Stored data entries

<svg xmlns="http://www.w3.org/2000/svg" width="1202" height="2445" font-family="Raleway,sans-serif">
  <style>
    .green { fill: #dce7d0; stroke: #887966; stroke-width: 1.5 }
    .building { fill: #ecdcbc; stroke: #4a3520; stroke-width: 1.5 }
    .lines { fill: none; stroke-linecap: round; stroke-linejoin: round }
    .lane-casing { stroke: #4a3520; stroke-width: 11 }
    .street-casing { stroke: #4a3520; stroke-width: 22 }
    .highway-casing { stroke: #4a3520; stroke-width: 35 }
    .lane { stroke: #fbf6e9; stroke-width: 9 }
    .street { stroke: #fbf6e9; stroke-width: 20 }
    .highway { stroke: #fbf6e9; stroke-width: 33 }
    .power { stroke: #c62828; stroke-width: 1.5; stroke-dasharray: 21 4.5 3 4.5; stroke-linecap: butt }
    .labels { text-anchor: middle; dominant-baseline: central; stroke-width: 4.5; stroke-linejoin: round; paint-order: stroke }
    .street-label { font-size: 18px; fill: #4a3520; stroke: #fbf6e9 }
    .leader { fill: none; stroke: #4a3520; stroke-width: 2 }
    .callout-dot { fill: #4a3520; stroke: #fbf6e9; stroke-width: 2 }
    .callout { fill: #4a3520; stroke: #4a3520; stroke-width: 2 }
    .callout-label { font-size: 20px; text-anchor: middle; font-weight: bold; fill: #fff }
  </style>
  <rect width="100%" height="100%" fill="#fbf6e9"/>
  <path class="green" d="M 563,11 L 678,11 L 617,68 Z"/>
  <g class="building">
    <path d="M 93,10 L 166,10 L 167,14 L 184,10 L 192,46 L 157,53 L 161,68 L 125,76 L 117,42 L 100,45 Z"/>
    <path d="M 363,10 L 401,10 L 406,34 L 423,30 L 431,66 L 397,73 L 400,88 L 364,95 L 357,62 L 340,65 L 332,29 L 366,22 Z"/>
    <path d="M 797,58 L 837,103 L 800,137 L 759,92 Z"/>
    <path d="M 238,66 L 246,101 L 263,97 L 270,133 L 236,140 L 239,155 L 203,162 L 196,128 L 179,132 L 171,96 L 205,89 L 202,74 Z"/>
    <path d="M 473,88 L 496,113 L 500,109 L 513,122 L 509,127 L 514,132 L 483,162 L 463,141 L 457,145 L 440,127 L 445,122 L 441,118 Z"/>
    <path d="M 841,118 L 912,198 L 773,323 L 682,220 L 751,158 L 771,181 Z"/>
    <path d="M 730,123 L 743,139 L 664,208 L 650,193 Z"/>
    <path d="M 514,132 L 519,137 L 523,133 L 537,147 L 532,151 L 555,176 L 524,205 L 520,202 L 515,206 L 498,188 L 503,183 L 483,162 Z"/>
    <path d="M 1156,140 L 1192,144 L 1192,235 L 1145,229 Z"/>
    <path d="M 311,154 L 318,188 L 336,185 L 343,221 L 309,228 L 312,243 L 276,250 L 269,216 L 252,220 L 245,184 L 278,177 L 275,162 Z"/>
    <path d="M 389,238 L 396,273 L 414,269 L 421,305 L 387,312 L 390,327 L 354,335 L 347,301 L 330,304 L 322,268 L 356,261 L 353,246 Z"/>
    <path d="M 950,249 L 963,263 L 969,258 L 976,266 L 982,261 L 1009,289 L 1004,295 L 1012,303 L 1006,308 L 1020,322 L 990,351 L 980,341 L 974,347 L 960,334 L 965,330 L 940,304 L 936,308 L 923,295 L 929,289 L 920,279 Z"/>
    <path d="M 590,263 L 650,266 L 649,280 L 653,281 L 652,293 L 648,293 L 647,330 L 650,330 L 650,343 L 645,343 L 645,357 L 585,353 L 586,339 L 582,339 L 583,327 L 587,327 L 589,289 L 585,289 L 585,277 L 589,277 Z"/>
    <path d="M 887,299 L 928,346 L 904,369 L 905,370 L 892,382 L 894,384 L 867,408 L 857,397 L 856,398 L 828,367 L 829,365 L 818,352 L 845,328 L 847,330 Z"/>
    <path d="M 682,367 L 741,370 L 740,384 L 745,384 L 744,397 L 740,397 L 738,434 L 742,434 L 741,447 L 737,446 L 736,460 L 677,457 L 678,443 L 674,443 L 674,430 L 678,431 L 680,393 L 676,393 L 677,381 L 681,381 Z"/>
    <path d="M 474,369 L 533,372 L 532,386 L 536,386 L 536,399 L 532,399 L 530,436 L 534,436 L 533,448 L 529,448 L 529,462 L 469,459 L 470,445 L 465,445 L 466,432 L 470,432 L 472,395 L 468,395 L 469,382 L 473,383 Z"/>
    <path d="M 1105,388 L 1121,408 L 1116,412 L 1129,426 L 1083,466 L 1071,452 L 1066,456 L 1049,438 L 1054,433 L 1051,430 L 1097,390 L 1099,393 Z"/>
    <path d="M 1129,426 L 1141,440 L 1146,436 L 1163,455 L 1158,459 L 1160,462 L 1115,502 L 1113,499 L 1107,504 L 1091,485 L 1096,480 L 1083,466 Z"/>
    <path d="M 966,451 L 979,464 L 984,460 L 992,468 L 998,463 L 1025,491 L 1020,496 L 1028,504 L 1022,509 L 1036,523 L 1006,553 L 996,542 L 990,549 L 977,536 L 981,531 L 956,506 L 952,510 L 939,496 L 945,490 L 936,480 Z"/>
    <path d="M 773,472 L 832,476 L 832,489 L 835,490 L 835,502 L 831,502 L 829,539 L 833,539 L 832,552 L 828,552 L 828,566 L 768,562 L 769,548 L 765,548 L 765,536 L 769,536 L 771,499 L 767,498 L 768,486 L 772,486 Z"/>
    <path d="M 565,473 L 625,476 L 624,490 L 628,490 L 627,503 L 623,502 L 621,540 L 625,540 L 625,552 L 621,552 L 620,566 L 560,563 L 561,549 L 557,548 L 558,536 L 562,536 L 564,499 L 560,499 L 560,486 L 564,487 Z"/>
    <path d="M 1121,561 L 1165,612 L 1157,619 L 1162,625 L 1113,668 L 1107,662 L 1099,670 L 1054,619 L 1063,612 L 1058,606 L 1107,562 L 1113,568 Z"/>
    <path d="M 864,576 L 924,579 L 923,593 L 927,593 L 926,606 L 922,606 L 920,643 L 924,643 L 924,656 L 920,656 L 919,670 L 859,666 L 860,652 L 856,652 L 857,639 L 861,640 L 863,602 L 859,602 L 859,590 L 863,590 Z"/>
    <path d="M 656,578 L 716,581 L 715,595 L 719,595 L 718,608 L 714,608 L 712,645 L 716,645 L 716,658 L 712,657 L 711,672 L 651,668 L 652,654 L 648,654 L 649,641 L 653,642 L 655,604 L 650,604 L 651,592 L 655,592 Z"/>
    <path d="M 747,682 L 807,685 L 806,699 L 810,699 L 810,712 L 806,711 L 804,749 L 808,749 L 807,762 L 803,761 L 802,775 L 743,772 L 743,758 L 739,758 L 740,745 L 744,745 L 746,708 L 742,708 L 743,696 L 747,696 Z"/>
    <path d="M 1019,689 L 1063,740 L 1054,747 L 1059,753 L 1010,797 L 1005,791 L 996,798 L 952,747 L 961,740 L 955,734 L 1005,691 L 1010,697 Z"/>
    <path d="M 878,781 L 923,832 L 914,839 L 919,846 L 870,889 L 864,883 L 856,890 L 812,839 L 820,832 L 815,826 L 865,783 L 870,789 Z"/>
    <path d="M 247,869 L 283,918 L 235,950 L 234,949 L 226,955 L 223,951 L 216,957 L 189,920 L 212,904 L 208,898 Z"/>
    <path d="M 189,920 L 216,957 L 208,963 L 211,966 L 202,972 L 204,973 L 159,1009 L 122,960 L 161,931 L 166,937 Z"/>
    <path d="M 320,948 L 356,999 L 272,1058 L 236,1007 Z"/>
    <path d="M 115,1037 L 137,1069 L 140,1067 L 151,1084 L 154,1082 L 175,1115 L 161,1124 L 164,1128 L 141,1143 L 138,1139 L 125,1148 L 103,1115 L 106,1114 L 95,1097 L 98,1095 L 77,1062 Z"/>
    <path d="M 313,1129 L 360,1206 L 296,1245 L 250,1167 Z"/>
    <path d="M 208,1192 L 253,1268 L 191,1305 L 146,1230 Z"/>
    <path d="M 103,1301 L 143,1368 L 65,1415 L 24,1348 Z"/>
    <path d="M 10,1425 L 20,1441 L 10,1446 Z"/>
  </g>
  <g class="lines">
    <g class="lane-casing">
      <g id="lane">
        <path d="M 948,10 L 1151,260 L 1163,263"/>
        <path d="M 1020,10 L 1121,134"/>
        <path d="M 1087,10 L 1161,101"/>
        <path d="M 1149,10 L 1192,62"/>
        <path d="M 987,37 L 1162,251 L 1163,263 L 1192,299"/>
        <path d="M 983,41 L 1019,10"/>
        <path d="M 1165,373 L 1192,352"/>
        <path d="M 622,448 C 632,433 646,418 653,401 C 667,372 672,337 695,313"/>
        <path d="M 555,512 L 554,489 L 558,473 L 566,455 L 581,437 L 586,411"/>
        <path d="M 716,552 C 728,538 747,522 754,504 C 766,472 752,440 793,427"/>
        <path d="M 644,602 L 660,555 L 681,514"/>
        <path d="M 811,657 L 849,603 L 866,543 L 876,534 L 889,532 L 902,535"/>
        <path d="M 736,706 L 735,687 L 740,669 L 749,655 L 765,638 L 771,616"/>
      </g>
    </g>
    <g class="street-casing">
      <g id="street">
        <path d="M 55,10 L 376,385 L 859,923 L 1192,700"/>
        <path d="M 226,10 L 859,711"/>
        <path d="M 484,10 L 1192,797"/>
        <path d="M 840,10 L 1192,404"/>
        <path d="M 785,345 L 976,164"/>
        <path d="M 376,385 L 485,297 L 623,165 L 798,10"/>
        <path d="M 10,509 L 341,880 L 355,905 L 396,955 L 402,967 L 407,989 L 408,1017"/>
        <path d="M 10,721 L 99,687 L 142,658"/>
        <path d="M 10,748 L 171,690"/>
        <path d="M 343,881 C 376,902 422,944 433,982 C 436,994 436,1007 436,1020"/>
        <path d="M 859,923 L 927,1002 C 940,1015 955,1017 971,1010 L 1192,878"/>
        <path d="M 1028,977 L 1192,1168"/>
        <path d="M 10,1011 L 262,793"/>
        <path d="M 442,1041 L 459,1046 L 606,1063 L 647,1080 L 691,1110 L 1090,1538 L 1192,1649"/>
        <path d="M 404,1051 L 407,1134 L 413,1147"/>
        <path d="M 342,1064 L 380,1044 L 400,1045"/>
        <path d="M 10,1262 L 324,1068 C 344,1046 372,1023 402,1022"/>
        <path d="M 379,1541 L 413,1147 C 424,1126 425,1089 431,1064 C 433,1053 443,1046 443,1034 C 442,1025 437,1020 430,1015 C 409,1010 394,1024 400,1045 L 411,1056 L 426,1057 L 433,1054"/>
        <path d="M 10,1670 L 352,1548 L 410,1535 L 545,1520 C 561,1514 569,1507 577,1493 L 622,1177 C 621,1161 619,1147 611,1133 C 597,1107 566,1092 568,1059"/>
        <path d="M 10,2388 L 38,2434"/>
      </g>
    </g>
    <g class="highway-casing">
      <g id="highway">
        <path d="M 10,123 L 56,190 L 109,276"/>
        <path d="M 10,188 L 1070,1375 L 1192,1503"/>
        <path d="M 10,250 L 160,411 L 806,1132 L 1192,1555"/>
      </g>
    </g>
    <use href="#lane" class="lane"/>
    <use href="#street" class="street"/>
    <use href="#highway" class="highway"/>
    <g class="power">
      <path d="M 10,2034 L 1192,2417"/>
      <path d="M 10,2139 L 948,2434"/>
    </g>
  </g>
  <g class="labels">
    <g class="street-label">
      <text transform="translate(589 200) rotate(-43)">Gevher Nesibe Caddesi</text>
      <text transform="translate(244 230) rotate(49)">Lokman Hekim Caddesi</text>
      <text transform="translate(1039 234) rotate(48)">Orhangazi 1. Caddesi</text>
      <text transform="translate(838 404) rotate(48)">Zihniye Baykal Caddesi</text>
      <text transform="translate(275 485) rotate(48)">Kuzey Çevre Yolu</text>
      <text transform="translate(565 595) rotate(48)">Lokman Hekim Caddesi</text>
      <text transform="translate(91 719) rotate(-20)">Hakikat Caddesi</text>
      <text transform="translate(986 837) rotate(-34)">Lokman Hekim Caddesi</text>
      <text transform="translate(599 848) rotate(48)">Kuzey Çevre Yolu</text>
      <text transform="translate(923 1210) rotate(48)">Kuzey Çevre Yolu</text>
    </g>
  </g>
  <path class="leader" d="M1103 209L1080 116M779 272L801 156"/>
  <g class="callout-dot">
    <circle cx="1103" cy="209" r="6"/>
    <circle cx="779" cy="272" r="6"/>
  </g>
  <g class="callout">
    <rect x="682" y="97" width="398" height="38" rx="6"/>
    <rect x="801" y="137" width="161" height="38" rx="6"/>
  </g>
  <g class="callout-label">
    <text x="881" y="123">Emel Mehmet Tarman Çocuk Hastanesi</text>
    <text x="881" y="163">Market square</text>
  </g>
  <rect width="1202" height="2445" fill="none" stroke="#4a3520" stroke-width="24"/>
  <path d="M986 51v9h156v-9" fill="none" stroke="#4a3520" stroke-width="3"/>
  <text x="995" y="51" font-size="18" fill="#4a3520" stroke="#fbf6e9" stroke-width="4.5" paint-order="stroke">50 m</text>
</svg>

▶ **The problem**: Copy out each line of the data containing the string "lines".

▶ **Response to the exercise**:
    .lines { fill: none; stroke-linecap: round; stroke-linejoin: round }
  <g class="lines">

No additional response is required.